The event opened with around 100 young people forming the shape of a cross.The event opened with around 100 young people forming the shape of a cross.Babylon Ministries


Thousands of displaced Iraqi Christians celebrated a “Return Festival” as the military advance against Islamic State (IS) in and around the city of Mosul raised their hopes of returning home after two years in exile.

The festival in Erbil last Friday (18 Nov.) was organised by Life Agape, with the support of the Chaldean Catholic Church and other denominations. Around 300 volunteers – including 200 from among the displaced – helped. The six-hour event included worship, dance and performances by choirs, and was broadcast by Christian satellite station SAT-7.

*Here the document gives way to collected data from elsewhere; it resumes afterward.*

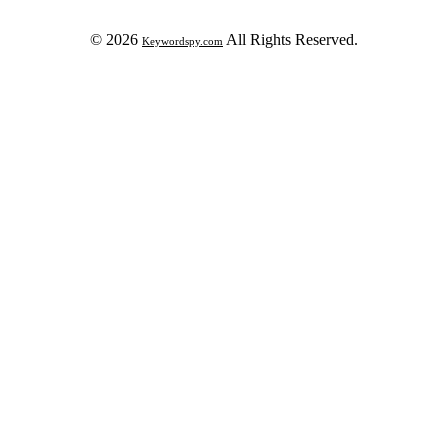
© 2026
All Rights Reserved.
Keywordspy.com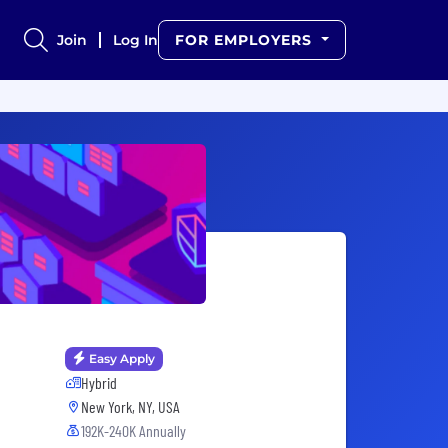
Join
Log In
FOR EMPLOYERS
Easy Apply
Hybrid
New York, NY, USA
192K-240K Annually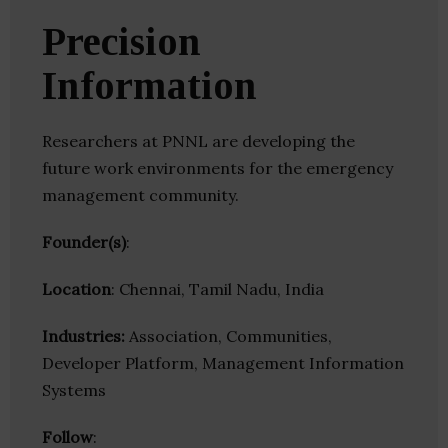
Precision
Information
Researchers at PNNL are developing the
future work environments for the emergency
management community.
Founder(s)
:
Location
: Chennai, Tamil Nadu, India
Industries:
Association, Communities,
Developer Platform, Management Information
Systems
Follow
: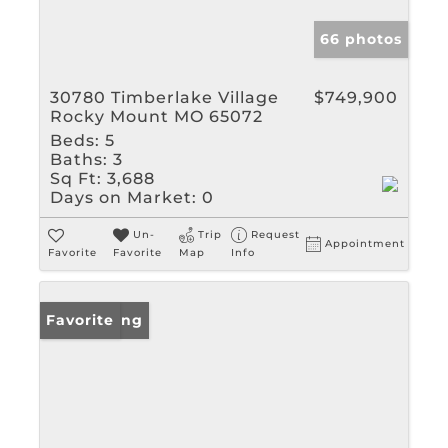
66 photos
30780 Timberlake Village
$749,900
Rocky Mount MO 65072
Beds:
5
Baths:
3
Sq Ft:
3,688
Days on Market:
0
Un-
Trip
Request
Appointment
Favorite
Favorite
Map
Info
New Listing
Favorite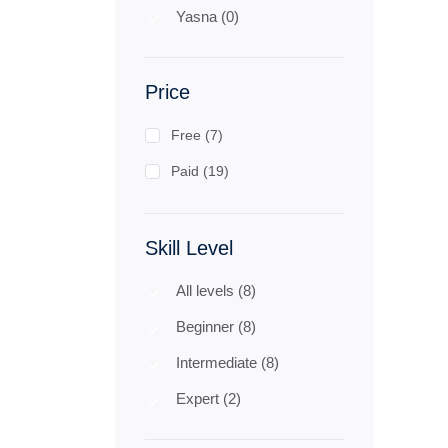
Yasna (0)
Price
Free (7)
Paid (19)
Skill Level
All levels (8)
Beginner (8)
Intermediate (8)
Expert (2)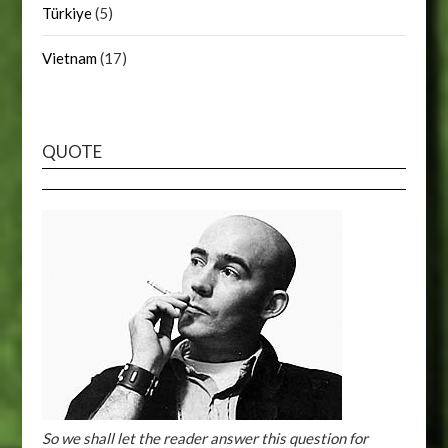
Türkiye
(5)
Vietnam
(17)
QUOTE
So we shall let the reader answer this question for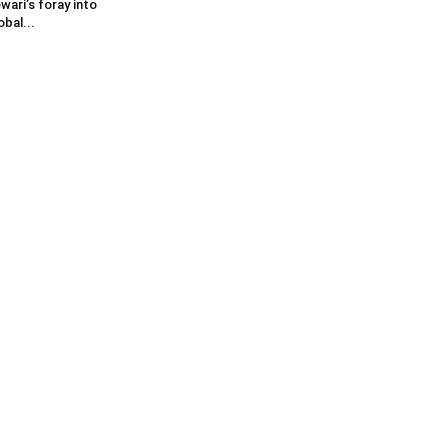
wari’s foray into
obal...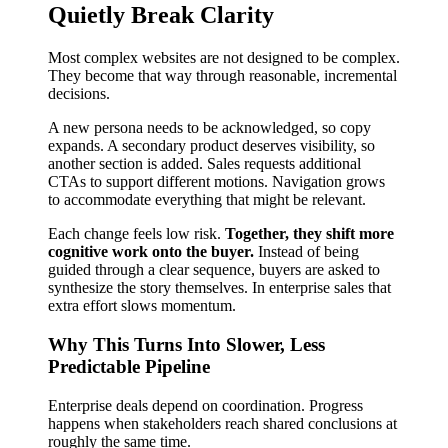
Quietly Break Clarity
Most complex websites are not designed to be complex.
They become that way through reasonable, incremental
decisions.
A new persona needs to be acknowledged, so copy
expands. A secondary product deserves visibility, so
another section is added. Sales requests additional
CTAs to support different motions. Navigation grows
to accommodate everything that might be relevant.
Each change feels low risk.
Together, they shift more
cognitive work onto the buyer.
Instead of being
guided through a clear sequence, buyers are asked to
synthesize the story themselves. In enterprise sales that
extra effort slows momentum.
Why This Turns Into Slower, Less
Predictable Pipeline
Enterprise deals depend on coordination. Progress
happens when stakeholders reach shared conclusions at
roughly the same time.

Maher Barbary, director of Life Agape, said: “The goal of our meeting was to gather the Christians who are displaced from these villages, and pray for them, and send them back with a new spirit… We believe that Iraq still has hope.”

The displaced Christians who fled to the Kurdish regions of northern Iraq have celebrated the recent advances of the Peshmerga, Iraqi and coalition forces and local militias who are fighting IS. But they have been bitterly disappointed by reports that the retreating jihadists have burned down houses, churches and destroyed valuables that survived initial looting and subsequent fighting between IS and Iraqi soldiers.

Church representatives who have visited the newly liberated villages have brought back photos and videos to their displaced congregations. When they saw the footage, some said they had lost hope in any future for themselves in Iraq.

Speaking before the event, Sana, a young woman from Erbil working in trauma counselling for displaced people, explained: “With this festival we are trying to tell our brothers and sisters: we are with you, we support you. We want to give them hope on this day, so that they take this hope with them in the coming time.” Although some Christians from Mosul have sought refuge in Jordan and in the West, she added: “Christians here want to stay.”

Her colleague Rami, also from Erbil, emphasised: “Their houses are destroyed after the liberation. We want to show organisations, the central government and governments around the world: you have to help them! When they go back, they cannot go back to nothing! They need homes to live in and not just land.”

Indeed, a senior priest in Erbil this week warned that the military defeat of IS may not be enough to encourage displaced Iraqi Christians to return home, saying they would need guarantees of protection so they could rebuild their lives in safety after the persecution they have suffered.

Archimandrite Emanuel Youkhana, a priest in the Assyrian Church of the East and head of CAPNI (Christian Aid Program Northern Iraq), told CNN Christians needed to know the Government would prevent other jihadists from filling the gap left once IS is defeated.